Contract awarded for U.S. 67 project
POPLAR BLUFF, Mo. -- R. L. Persons Construction of Poplar Bluff was awarded a contract of $1.03 million by the Missouri Highways and Transportation Commission to clear trees along U.S. 67 where two lanes will be added. The project extends from Silva 1.6 miles to Route F in Wayne County. Tree clearing is necessary to prepare the right-of-way for the future grading and paving contract. Work is expected to begin in the fall.
Road to link Kingshighway, LaSalle Avenue
The city of Cape Girardeau is rolling toward a major road project aimed at easing traffic congestion.

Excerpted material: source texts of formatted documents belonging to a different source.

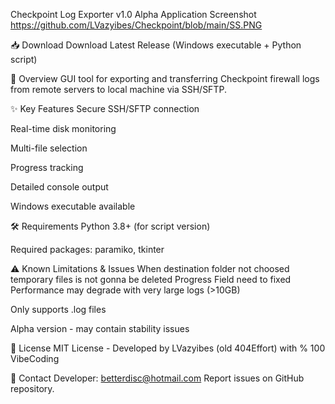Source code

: Checkpoint Log Exporter v1.0 Alpha
Application Screenshot
https://github.com/LVazyibes/Checkpoint/blob/main/SS.PNG

📥 Download
Download Latest Release (Windows executable + Python script)

🌟 Overview
GUI tool for exporting and transferring Checkpoint firewall logs from remote servers to local machine via SSH/SFTP.

✨ Key Features
Secure SSH/SFTP connection

Real-time disk monitoring

Multi-file selection

Progress tracking

Detailed console output

Windows executable available

🛠 Requirements
Python 3.8+ (for script version)

Required packages: paramiko, tkinter



⚠️ Known Limitations & Issues
When destination folder not choosed temporary files is not gonna be deleted
Progress Field need to fixed
Performance may degrade with very large logs (>10GB)

Only supports .log files

Alpha version - may contain stability issues

📜 License
MIT License - Developed by LVazyibes (old 404Effort) with % 100 VibeCoding

📧 Contact
Developer: betterdisc@hotmail.com
Report issues on GitHub repository.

The Lewis and Clark Parkway -- a virtual road formerly known as Technology Drive -- will materialize in three phases, with the goal of linking Kingshighway to another yet-to-be-built road, LaSalle Avenue. Lewis and Clark Parkway will cost an estimated $2.4 million.
LaSalle Avenue will give Cape Girardeau drivers access to Interstate 55 at Jackson's East Main Street interchange, which is under construction. LaSalle Avenue, which will cost an estimated $1.2 million to build, will stretch from the 102 mile marker on I-55 to Route W. Lewis and Clark Parkway won't get underway until LaSalle Avenue is at least begun, Green said. That won't happen until engineers complete environmental and cultural studies of the area to meet federal funding guidelines.
Lewis and Clark Parkway will help develop the northwest corner of Cape Girardeau much the way the Siemers Drive area has grown, according to city engineer Kelly Green.